SFAS 157 establishes a fair value hierarchy that prioritizes the inputs to valuation techniques used to measure fair value. The hierarchy gives the highest priority to unadjusted quoted prices in active markets for identical assets or liabilities (Level 1 measurements) and the lowest priority to unobservable inputs (Level 3 measurements). The three levels of the fair value hierarchy under SFAS 157 are described below:


 

Level 1

Unadjusted quoted prices in active markets that are accessible at the measurement date for identical, unrestricted assets or liabilities;

 

 

Level 2

Quoted prices in markets that are not active, or inputs that are observable, either directly or indirectly, for substantially the full term of the asset or liability;

 

 

Level 3

Prices or valuation techniques that require inputs that are both significant to the fair value measurement and unobservable (supported by little or no market activity).

 

In February 2007, the FASB issued SFAS 159, “The Fair Value Option for Financial Assets and Financial Liabilities.”  SFAS 159 permits entities to choose to measure many financial instruments and certain other items at fair value, with the objective of improving financial reporting by mitigating volatility in reported earnings caused by measuring related assets and liabilities differently without having to apply complex hedge accounting provisions.
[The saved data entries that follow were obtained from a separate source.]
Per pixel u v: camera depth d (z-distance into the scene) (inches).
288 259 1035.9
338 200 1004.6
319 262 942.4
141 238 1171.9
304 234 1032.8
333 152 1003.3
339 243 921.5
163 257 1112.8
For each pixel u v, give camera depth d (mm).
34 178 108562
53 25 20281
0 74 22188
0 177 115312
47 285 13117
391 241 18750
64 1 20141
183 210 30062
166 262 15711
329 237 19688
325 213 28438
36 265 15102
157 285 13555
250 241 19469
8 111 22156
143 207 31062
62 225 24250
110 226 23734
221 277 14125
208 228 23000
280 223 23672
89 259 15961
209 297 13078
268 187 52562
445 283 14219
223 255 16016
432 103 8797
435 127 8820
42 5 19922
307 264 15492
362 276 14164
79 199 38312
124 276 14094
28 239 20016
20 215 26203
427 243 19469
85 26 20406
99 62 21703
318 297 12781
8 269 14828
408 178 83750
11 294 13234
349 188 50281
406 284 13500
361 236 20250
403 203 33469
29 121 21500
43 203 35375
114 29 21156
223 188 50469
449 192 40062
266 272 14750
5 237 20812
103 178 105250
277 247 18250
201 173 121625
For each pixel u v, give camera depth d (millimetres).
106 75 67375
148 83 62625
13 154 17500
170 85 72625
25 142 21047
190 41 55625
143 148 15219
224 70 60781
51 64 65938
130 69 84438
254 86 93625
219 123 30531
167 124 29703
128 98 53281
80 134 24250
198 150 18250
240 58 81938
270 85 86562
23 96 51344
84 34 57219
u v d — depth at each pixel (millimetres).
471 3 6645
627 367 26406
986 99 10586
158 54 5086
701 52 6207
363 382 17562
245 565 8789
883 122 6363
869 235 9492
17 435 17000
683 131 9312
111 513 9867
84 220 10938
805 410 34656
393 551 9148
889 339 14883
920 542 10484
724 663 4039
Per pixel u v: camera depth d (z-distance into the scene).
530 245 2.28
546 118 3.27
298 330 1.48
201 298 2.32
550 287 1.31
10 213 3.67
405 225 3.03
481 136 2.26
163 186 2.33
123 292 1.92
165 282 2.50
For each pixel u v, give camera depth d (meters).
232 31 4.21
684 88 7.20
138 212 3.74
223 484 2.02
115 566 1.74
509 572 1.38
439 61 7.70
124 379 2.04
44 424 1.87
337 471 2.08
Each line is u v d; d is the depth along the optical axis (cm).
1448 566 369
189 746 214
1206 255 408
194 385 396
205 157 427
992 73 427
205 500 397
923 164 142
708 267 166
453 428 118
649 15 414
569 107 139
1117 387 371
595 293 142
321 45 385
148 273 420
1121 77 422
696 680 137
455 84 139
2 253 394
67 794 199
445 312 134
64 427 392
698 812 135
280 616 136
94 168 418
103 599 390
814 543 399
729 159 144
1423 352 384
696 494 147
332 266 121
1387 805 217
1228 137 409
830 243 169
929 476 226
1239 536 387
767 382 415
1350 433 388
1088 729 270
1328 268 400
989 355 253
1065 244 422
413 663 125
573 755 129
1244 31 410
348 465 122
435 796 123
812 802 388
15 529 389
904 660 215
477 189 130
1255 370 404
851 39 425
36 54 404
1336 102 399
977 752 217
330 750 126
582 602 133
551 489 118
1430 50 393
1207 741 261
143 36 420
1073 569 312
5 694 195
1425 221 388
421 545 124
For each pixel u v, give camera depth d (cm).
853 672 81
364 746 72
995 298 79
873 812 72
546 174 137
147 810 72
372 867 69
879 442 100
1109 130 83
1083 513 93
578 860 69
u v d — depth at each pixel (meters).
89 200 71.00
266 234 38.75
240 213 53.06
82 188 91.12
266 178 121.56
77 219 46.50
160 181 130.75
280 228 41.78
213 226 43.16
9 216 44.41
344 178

The provisions of SFAS 159 were adopted January 1, 2008. The Company did not elect the Fair Value Option for any of its financial assets or liabilities, and therefore, the adoption of SFAS 159 had no impact on the Company’s consolidated financial position, results of operations or cash flows.


New Accounting Pronouncements


In April 2009, the FASB issued FASB Staff Position 107-1 and Accounting Principles Board 28-1, “Interim Disclosures about Fair Value of Financial Instruments,” (“FSP 107-1”). FSP 107-1 amends SFAS 107, “Disclosures About Fair Value of Financial Instruments,” to require disclosures about fair value of financial instruments for interim reporting periods of publicly traded companies as well as in annual financial statements. FSP 107-1 also amends APB Opinion No. 28, “Interim Financial Reporting,” to require those disclosures in summarized financial information at interim reporting periods. FSP 107-1 is effective for interim reporting periods ending after June 15, 2009. FSP107-1 does not require disclosures for earlier periods presented for comparative purposes at initial adoption. In periods after initial adoption, this FSP requires comparative disclosures only for periods ending after initial adoption. The Company adopted FSP 107-1 in the second quarter of 2009. FSP 107-1 did not have a material impact on the financial statements.

 



12






CITY CAPITAL CORPORATION    

NOTES TO CONDENSED

CONSOLIDATED FINANCIAL STATEMENTS

(Unaudited)


In April 2009, the FASB issued FASB Staff Positions 115-2 and 124-2, “Recognition and Presentation of Other-Than-Temporary Impairments” (“FSP 115-2 and 124-2”). FSP 115-2 and 124-2 amends the other-than-temporary impairment guidance for debt securities to make the guidance more operational and to improve the presentation and disclosure of other-than-temporary impairments on debt and equity securities in the financial statements. FSP 115-2 and 124-2 does not amend existing recognition and measurement guidance related to other-than-temporary impairments of equity securities. The Company adopted FSP 115-2 and 124-2 in the second quarter of 2009. FSP 115-2 and 124-2 did not have a material impact on the financial statements.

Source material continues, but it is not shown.